The validation report will be saved in the work directory.

## validation

# select the variables from OOT sample
oot_final <- oot %>%
  select(id, gb_flag, age, avg_deq_l3m, pay_1_recode, pay_4_recode, pay_5_recode, avg_util_l6m)

# generate reports
# good in the report is actually bad, whereas bad is actually good
report(list(dt1 = dev_final, dt2 = oot_final), 
       y = "gb_flag", 
       x = var_select, 
       breaks_list = breaks_list, 
       seed = NULL, 
       basepoints_eq0 = TRUE, 
       method = "freq", 
       positive = 0, 
       points0 = 500, 
       odds0 = 100,
       pdo = -30)

(Stored items from a collection)
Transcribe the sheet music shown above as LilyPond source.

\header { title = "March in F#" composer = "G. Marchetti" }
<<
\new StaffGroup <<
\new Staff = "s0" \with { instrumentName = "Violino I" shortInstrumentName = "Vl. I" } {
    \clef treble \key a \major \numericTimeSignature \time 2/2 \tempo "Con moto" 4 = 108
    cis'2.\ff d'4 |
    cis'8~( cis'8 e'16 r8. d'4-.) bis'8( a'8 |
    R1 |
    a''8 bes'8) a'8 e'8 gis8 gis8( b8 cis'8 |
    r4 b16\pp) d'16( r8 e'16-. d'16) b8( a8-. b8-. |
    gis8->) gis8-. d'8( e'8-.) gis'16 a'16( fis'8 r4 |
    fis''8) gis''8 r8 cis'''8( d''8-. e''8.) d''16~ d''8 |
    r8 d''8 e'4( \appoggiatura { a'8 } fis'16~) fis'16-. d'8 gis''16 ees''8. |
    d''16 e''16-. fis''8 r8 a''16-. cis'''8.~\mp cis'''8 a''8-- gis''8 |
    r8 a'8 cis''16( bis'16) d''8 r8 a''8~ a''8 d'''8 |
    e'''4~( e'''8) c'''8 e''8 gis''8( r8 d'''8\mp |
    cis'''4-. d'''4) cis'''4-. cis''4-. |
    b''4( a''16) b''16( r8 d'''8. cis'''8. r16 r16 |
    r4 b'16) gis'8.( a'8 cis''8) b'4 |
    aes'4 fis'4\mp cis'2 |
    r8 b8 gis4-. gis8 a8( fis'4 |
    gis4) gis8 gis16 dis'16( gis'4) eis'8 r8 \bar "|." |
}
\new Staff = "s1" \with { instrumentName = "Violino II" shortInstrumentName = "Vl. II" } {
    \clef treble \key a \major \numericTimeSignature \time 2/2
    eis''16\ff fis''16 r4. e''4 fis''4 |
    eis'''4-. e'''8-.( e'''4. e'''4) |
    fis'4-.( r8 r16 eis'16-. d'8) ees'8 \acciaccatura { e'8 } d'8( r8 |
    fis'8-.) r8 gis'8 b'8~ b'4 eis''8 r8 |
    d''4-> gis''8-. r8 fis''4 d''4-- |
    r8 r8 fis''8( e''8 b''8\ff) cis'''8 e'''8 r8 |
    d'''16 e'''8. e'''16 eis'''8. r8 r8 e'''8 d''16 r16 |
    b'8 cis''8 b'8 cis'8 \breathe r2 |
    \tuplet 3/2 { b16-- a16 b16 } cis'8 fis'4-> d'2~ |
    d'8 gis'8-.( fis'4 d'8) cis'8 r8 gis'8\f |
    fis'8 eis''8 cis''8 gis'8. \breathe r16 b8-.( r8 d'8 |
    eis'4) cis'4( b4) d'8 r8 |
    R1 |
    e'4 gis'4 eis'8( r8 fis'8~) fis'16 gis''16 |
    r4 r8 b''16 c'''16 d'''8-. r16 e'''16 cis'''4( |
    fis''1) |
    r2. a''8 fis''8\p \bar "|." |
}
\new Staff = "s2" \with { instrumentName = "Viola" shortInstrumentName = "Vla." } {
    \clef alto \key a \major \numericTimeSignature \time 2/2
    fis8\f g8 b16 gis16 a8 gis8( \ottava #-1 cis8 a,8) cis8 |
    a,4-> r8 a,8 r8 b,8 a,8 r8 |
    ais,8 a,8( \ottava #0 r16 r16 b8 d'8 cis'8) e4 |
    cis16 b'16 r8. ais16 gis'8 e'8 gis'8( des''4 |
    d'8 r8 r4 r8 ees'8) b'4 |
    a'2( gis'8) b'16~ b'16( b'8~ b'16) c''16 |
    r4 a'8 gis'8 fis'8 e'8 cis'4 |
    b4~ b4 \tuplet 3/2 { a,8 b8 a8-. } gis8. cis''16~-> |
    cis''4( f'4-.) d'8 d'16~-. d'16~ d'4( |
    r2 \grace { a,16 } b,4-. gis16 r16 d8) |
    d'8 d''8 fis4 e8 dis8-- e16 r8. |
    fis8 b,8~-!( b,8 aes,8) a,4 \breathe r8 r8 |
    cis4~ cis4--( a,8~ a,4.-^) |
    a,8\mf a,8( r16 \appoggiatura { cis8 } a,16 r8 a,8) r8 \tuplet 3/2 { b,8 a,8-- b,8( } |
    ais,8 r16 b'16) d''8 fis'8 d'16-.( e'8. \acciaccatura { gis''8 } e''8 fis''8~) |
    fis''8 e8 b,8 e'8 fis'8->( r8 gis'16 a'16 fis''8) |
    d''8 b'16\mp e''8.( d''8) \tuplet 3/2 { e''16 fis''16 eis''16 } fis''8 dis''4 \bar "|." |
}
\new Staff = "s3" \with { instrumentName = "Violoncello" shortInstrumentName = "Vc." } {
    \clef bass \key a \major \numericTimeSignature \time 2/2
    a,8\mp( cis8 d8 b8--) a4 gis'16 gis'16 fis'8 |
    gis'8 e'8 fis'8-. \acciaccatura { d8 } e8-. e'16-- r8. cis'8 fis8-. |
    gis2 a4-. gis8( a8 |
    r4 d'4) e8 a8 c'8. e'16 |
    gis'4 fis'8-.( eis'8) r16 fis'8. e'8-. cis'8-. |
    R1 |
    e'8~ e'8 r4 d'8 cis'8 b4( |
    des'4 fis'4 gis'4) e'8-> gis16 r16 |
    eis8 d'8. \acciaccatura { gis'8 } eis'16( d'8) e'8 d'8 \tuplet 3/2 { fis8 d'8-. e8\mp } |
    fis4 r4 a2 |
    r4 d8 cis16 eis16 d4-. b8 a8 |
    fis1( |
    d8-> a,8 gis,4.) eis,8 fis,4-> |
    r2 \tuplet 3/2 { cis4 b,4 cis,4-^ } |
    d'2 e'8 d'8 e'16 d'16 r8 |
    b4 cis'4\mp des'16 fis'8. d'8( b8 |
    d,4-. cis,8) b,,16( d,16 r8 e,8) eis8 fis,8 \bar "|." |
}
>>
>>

Directions →
1. Answer these questions about the validation passage:
(a) Where will the validation report be saved?
(b) From which sample are the variables selected to create oot_final?
(c) According to the comment in the code, what does "good" in the report actually mean?
2. Continue the validation passage from the point where it stops.

Answers to each task →
1.
(a) In the work directory.
(b) The OOT sample.
(c) It actually means bad.

2.
## [INFO] sheet1-dataset information
## [INFO] sheet2-model coefficients
## [INFO] sheet3-model performance

## [INFO] sheet4-variable woe binning

## [INFO] sheet5-scorecard
## [INFO] sheet6-population stability

## [INFO] sheet7-gains table
## [INFO] The report is saved as report_20201111_095120.xlsx

8.0 Conclusion

This article shows that a credit scorecard can be developed with ease in R using the package scorecard. The caveat is in the data set. The data set used in this article is small and clean, therefore, does not need a lot of cleaning and manipulations. The number of new variables that can be generated from the data set is also not huge.